After discovering embezzlement on campus, instructor Amy Block Joy said she experienced unjust backlash – individuals hiding her mail, claiming she was bipolar and dismissing her from her department.
Joy will share her story at the UC Davis Bookstore lounge Thursday from noon to 1 p.m., beginning by reading some excerpts from her first book, Whistleblower. A question and answer session and book signing will follow.
Joy said that she wrote the book in such a way to put the reader in her own shoes – exactly how it happened.
“I was told repeatedly I couldn’t talk about it,” Joy said. “I found solace in writing about the experience. It allowed me to keep track of what’s going on. It’s a very emotionally tumultuous experience – you’re tested and re-tested.”

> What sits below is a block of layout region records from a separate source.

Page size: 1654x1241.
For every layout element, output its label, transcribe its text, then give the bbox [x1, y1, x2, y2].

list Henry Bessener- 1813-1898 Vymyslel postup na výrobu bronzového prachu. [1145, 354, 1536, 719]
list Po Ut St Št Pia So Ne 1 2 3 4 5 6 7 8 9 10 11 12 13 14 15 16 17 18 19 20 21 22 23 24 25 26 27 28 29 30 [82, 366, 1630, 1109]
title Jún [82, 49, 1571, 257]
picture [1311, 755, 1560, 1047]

Joy became a faculty member at UC Davis in the mid-1990s. In 1994, Joy directed and received $1 million in funding toward the Food Stamp Nutrition Education Program (FSNEP) – a statewide program to help educate food stamp families about nutrition. The program expanded and received $14 million per year in grants.
Around 2006, Joy became suspicious of the program’s budget adviser, Beverly Benford, after finding mistakes in the budget. She found extraneous purchases, including a $1,400 purchase for a camera at Fry’s Electronics, and that Benford was committing travel fraud.
Joy said that she tried to report the fraud multiple times, but kept getting stopped or deferred. She eventually filed a whistleblower report to the chancellor’s office and the retaliation began. She said she was shocked to find a lack of support from many of her colleagues.
The last straw was when during a conference to train the staff, there was a public meeting held in which she was not allowed to attend. The meeting was held to discuss Joy’s alleged mental illness.
After the incident, Joy stepped down as the director of FSNEP, but chose to stay at UC Davis.
“The message you get is that people want you to leave,” Joy said. “A lot of time whistleblowers tend to leave but I love my job, and I made a decision early on that I would stick to it as long as I could and do the best that I could.”
After being asked to leave her former department, Joy now runs her own one-woman department – nutritional ecology, located in environmental horticulture. The department looks into controversies in nutrition, how health impacts the environment, nutrition policy and food safety. She teaches a freshman seminar called “Eating Green.”
However, the retaliation still continues, Joy said. Flyers of Thursday’s book event have been torn down in her old department.
Paul Takushi, Tradebook purchaser at the bookstore, said that he was surprised by the flyer incident. He said that it was sad to hear of this form of censorship.
Joy noted that the book is an educational story for future whistleblowers to ensure them that they can be safe and protected. She encourages whistleblowers to file their complaint anonymously if they can. She chose not to because she was the director of FSNEP and that it would go against her character.
At the time, Joy found $150,000 to be missing from the budget, but she now believes that number to be larger, as $2.3 million had to be returned to the U.S. Department of Agriculture (USDA).
Even though Benford was the only employee to go to jail, Joy said that she suspects other individuals were involved.
“With a caveat, people should protect themselves,” she said. “If they can they should do it anonymously because there are all these unexpected consequences you can’t predict. I had no idea that this was a cover-up; I thought it was just a rogue employee using funds for personal benefit, and I couldn’t understand why no one wanted to report her. And now it makes sense because there were other things going on.”
UC Davis encourages its community to report any wrongdoing and fraud, said UC spokesperson Claudia Morain. In addition, the university will protect those that have been retaliated against. Joy was given a settlement for the retaliation she endured in the past.
“I love Davis, it’s a great campus and there are many good people here,” Joy said. “We’re talking about a handful of people that got angry, and I’m not really sure why… but the institution did right by me, it fully investigated my complaint and it took steps to protect me.”